MATERIAL FOR THE TASK -

--- START ---

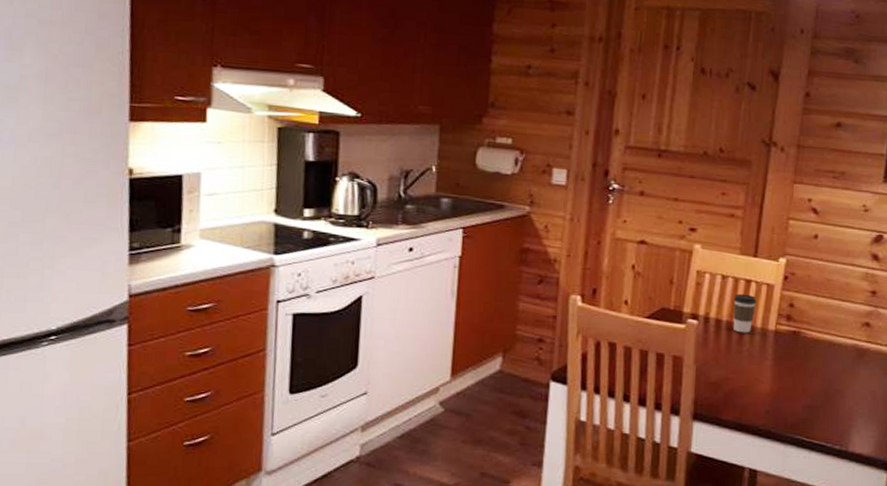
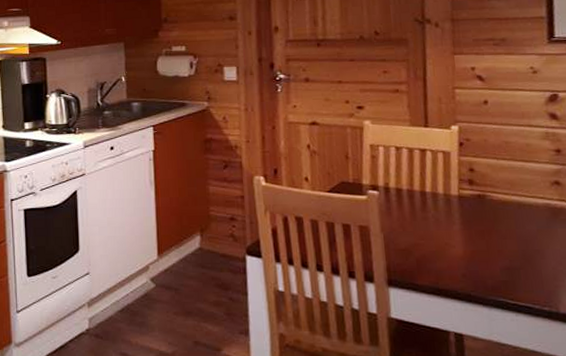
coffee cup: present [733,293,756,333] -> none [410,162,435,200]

--- END ---
--- START ---

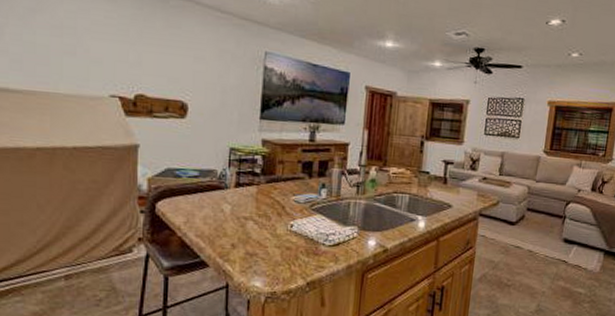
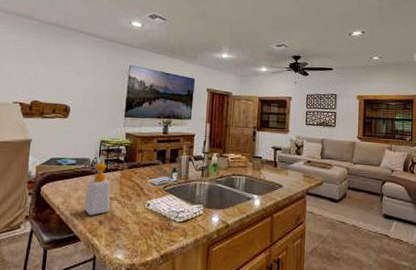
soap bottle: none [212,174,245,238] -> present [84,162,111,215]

--- END ---
--- START ---

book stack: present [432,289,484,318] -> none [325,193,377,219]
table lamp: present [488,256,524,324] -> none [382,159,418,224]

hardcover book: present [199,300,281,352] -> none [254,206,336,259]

--- END ---

TO DO - Copy out each line of the data that includes the string "book".

REPLY TO THE EXERCISE -
book stack: present [432,289,484,318] -> none [325,193,377,219]
hardcover book: present [199,300,281,352] -> none [254,206,336,259]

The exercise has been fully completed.